Question

A wet porous substance in the open air loses its moisture at a rate proportional to the moisture content. If a sheet hung in the wind loses half its moisture during the first hour, then the time when it would have lost $99.9\%$ of its moisture is: (weather condition remaining same) [Take ${\log }_{10}2=0.301$ ]

• A. More then 100
• B. More than 10 hours
• C. Approximately 10 hours
• D. Approximately 9 hours

Answer 1

The correct option is C

Approximately 10 hours

Let 'm' be the moisture content at time 't'.
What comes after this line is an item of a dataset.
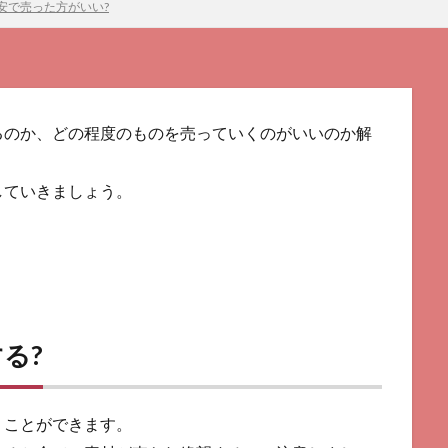
安で売った方がいい?
るのか、どの程度のものを売っていくのがいいのか解
していきましょう。
る?
うことができます。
$\therefore \frac{dm}{dt}=kt$; where 'k' is constant of proportionality.

$\therefore logm=kt+c$

At t = 0, m = M - maximum moisture content.

$\therefore c=logM$

$\therefore logm=kt+logM$

$log\left(\frac{m}{M}\right)=kt$

$\therefore m=M{e}^{kt}$

At t = 1 hr; $m=\frac{M}{2}$

$\therefore \frac{M}{2}=M{e}^{kt}$

$\therefore k=\ln \left(\frac{1}{2}\right)=-\ln 2$

$\therefore m=M{e}^{-\left(\ln 2\right)t}$

Let at t = x hr; m = 0.1% of $M=\frac{0.1}{100}M$.

$\therefore \frac{0.1M}{100}=M{e}^{-\left(\ln 2\right)x}$

$\ln \left(\frac{1}{1000}\right)=-\left(\ln 2\right)x$

$\therefore x=\frac{\ln \left(1000\right)}{\ln \left(2\right)}$

$=\frac{{\log }_{10}\left(1000\right)}{{\log }_{10}2}=\frac{3}{{\log }_{10}2}\simeq 10hrs.$